League of Laughter may have given Chivurin an excuse to re-create some improvisational elements televised KVN lost after the 1990s precisely because they were risky. From its beginnings in the 1960s, the “clever” part of the Club of the Cheerful and Clever came from improv. Two games in particular featured in every KVN competition for thirty years: razminka (“warm-ups”) and the Captain’s Contest. In razminka judges, other competitors, or members of the audience would pose questions, read parts of poems, or ask riddles. Teams got high scores for amusing responses. In the Contest of Captains two team captains would spar with riddles or trade jokes. At the end of the 1990s, though, Russia's Channel One became less tolerant of dead airtime, off-the-cuff jokes that fell flat, and performers who fumbled for words. Biathlon (which requires competitors to read off two pre-prepared jokes) replaced razminka and the Contest of Captains in televised KVN. This is one of the reasons Mikhail, a sociologist who played in Irkutsk university leagues in 1971, felt that KVN had become less and less interesting over time. “There was more censorship after shows stopped being live-broadcast [in the late 1960s],” he said. ”The program moved from improvisation to show [estrada]. In the 1990s it became funny again, but then moved back to just a show [estrada]” (interview with author, October 10, 2016). The ability to think on your feet, not just act out a script, is what makes KVN different from simple sketch comedy. In the eyes of many, improvisation is central to KVN tradition. For this reason, local, non-televised leagues often still stage improvisational games. There, people perform largely for friends and family and no one is worried about TV ratings. In Irkutsk, for example, university, primary school, and local leagues include razminka. When talking to the main editor of Irkutsk's Baikal League about my upcoming research in Odessa, he told me that some KVNshiki in Irkutsk considered League of Laughter to be better than KVN, partly because it included so many improvisational tasks. “A lot of people here watch [League of Laughter] online,” (interview with author, December 18, 2016). A Russian website that publishes KVN commentary also suggested, ”If you would like to watch funny KVN— go watch League of Laughter [instead].”

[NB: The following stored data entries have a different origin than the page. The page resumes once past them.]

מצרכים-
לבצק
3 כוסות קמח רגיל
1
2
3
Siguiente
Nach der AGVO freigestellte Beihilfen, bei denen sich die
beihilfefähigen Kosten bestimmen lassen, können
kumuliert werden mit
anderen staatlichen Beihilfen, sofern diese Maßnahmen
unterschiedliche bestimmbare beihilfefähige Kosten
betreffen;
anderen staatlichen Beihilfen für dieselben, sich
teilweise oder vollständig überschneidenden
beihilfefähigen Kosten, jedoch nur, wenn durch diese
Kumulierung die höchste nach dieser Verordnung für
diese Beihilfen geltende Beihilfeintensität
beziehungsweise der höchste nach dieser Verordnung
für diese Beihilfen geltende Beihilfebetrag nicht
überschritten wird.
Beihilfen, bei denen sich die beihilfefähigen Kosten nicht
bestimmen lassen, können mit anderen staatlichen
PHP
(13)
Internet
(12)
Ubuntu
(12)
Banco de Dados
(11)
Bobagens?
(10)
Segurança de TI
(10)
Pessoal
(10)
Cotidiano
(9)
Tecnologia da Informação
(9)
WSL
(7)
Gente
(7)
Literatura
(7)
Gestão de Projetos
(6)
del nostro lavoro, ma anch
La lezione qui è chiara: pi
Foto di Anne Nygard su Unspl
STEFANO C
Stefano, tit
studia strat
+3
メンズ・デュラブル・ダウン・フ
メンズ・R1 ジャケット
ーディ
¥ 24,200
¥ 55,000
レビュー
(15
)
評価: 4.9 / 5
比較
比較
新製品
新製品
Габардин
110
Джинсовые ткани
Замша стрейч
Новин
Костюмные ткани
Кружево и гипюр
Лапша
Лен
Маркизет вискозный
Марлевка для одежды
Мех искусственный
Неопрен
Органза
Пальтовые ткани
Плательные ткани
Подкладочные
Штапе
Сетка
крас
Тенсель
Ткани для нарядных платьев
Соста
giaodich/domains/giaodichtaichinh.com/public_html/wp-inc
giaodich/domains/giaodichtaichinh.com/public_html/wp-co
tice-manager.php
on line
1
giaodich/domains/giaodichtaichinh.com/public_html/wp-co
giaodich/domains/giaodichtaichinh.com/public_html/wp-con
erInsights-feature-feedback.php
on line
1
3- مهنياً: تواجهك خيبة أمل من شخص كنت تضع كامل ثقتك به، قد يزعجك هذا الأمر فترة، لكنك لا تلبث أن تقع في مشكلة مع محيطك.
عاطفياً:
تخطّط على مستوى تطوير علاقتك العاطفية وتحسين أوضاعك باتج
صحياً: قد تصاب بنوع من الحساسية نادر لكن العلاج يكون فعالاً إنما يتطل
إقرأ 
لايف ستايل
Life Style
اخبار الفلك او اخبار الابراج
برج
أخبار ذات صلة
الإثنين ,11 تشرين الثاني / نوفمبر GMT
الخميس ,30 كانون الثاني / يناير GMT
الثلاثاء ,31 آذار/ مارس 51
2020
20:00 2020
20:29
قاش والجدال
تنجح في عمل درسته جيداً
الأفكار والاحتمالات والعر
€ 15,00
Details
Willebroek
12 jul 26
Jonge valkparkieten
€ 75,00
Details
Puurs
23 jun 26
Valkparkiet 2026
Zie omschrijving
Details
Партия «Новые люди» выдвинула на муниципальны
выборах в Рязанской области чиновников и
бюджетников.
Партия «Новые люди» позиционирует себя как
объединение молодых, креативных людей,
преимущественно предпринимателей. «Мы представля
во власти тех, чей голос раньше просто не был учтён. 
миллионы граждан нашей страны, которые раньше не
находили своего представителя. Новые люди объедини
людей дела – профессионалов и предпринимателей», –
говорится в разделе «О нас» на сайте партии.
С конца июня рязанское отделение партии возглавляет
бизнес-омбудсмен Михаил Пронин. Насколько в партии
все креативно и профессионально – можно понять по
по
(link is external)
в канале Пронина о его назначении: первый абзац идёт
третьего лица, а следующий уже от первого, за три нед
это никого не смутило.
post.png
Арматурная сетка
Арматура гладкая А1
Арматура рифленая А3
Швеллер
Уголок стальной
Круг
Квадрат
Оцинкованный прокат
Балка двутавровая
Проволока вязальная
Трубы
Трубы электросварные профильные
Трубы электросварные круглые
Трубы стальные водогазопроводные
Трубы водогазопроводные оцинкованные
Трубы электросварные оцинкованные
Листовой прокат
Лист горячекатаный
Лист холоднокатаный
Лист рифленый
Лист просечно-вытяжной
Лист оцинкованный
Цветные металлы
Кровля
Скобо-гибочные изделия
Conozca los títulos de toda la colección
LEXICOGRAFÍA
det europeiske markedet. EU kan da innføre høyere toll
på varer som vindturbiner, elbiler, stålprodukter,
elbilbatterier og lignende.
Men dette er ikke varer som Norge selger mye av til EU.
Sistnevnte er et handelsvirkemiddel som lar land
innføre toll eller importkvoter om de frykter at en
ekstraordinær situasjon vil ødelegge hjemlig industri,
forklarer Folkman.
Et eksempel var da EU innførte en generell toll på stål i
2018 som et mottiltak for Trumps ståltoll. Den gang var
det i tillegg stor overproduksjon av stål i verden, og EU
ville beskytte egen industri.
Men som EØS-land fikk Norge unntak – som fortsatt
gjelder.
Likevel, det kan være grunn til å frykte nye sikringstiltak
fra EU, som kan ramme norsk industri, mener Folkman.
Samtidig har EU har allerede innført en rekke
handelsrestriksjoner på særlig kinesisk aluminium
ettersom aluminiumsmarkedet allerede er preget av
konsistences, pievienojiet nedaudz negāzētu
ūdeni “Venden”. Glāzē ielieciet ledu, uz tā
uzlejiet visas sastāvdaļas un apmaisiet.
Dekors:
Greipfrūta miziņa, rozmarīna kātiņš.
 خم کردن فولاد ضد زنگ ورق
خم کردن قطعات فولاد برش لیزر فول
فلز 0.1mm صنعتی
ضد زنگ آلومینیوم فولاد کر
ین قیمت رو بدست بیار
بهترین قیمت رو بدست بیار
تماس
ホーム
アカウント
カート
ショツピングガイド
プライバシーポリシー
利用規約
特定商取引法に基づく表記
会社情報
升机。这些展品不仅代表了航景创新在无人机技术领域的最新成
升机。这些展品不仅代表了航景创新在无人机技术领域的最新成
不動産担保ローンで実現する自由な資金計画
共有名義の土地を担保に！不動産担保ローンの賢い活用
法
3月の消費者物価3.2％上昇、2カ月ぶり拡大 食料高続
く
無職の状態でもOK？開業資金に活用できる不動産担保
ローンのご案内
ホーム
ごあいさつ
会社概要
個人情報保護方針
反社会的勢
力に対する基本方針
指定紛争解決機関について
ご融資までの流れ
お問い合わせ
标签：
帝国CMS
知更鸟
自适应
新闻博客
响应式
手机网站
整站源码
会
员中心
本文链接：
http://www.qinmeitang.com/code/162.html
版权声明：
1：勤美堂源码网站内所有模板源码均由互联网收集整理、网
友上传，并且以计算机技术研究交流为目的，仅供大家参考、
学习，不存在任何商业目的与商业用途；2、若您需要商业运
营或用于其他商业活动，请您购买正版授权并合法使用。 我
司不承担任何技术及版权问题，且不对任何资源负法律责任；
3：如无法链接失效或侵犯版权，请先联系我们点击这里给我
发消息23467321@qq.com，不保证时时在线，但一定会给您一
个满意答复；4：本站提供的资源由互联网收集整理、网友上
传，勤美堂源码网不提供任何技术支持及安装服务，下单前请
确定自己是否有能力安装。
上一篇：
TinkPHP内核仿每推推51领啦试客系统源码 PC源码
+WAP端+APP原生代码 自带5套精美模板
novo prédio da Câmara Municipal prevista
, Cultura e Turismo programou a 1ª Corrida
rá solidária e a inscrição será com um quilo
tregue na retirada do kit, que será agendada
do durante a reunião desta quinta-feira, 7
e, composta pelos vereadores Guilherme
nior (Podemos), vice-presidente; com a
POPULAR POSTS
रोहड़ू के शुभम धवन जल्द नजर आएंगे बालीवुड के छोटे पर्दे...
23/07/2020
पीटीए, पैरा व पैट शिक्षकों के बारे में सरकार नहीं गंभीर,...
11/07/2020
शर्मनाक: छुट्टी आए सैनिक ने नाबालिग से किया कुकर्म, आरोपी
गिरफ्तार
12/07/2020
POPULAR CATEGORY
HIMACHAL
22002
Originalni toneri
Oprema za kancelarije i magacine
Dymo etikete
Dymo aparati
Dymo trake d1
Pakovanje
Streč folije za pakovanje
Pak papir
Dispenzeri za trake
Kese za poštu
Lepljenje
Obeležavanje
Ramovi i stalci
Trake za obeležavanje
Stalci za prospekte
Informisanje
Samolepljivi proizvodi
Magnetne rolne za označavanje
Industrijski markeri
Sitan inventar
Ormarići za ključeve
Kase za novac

Putting improv on TV, as it was when Chivurin himself played in Top League, may be a way to revive KVN as a game of wits rather than a “show.” As he wrote, with Mikhail Marfin, in What is KVN?, “If the game is not rigidly tied to a television program, then it may be possible to find a place for improvisation” (Marfin and Chivurin 1996, 99). With Amik exiled from Ukraine, KVN in Ukraine suddenly became entirely decoupled from a television program. Chivurin has a free hand to experiment with League of Laughter; he has the ability to celebrate KVN’s roots. Perhaps, then, KVN did not absent Ukrainian television screens. Perhaps it was revived.